■ WHAT THE TASK REQUIRES:
Convert the text read from every one of the items below into a JSON list of strings, one string per line, with blank lines omitted. Leave the pictures out.

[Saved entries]
- - - -

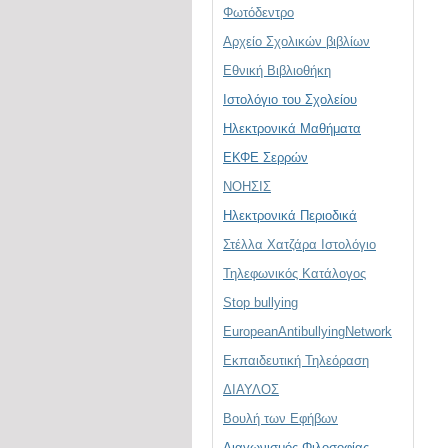
Φωτόδεντρο
Αρχείο Σχολικών βιβλίων
Εθνική Βιβλιοθήκη
Ιστολόγιο του Σχολείου
Ηλεκτρονικά Μαθήματα
ΕΚΦΕ Σερρών
ΝΟΗΣΙΣ
Ηλεκτρονικά Περιοδικά
Στέλλα Χατζάρα Ιστολόγιο
Τηλεφωνικός Κατάλογος
Stop bullying
EuropeanAntibullyingNetwork
Εκπαιδευτική Τηλεόραση
ΔΙΑΥΛΟΣ
Βουλή των Εφήβων
Διαγωνισμός Φιλοσοφίας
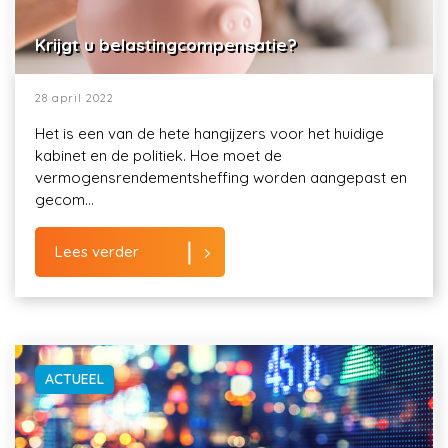
Krijgt u belastingcompensatie?
28 april 2022
Het is een van de hete hangijzers voor het huidige
kabinet en de politiek. Hoe moet de
vermogensrendementsheffing worden aangepast en
gecom...
Lees verder
ACTUEEL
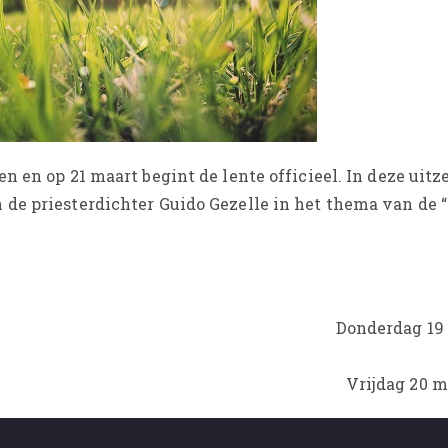
n en op 21 maart begint de lente officieel. In deze uitz
de priesterdichter Guido Gezelle in het thema van de 
Donderdag 19
Vrijdag 20 m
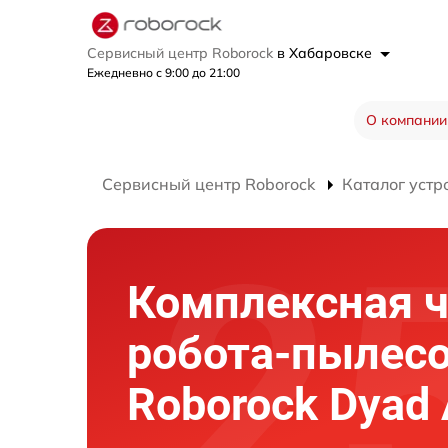
Сервисный центр Roborock
в Хабаровске
Ежедневно с 9:00 до 21:00
О компании
Сервисный центр Roborock
Каталог устр
Комплексная ч
робота-пылес
Roborock Dyad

- - - -

■ YOUR SOLUTION:
[
  "Φωτόδεντρο",
  "Αρχείο Σχολικών βιβλίων",
  "Εθνική Βιβλιοθήκη",
  "Ιστολόγιο του Σχολείου",
  "Ηλεκτρονικά Μαθήματα",
  "ΕΚΦΕ Σερρών",
  "ΝΟΗΣΙΣ",
  "Ηλεκτρονικά Περιοδικά",
  "Στέλλα Χατζάρα Ιστολόγιο",
  "Τηλεφωνικός Κατάλογος",
  "Stop bullying",
  "EuropeanAntibullyingNetwork",
  "Εκπαιδευτική Τηλεόραση",
  "ΔΙΑΥΛΟΣ",
  "Βουλή των Εφήβων",
  "Διαγωνισμός Φιλοσοφίας",
  "Krijgt u belastingcompensatie?",
  "28 april 2022",
  "Het is een van de hete hangijzers voor het huidige",
  "kabinet en de politiek. Hoe moet de",
  "vermogensrendementsheffing worden aangepast en",
  "gecom...",
  "Lees verder",
  "ACTUEEL",
  "n en op 21 maart begint de lente officieel. In deze uitz",
  "de priesterdichter Guido Gezelle in het thema van de ",
  "Donderdag 19",
  "Vrijdag 20 m",
  "Сервисный центр Roborock",
  "в Хабаровске",
  "Ежедневно с 9:00 до 21:00",
  "О компании",
  "Сервисный центр Roborock",
  "Каталог устр",
  "Комплексная ч",
  "робота-пылес",
  "Roborock Dyad"
]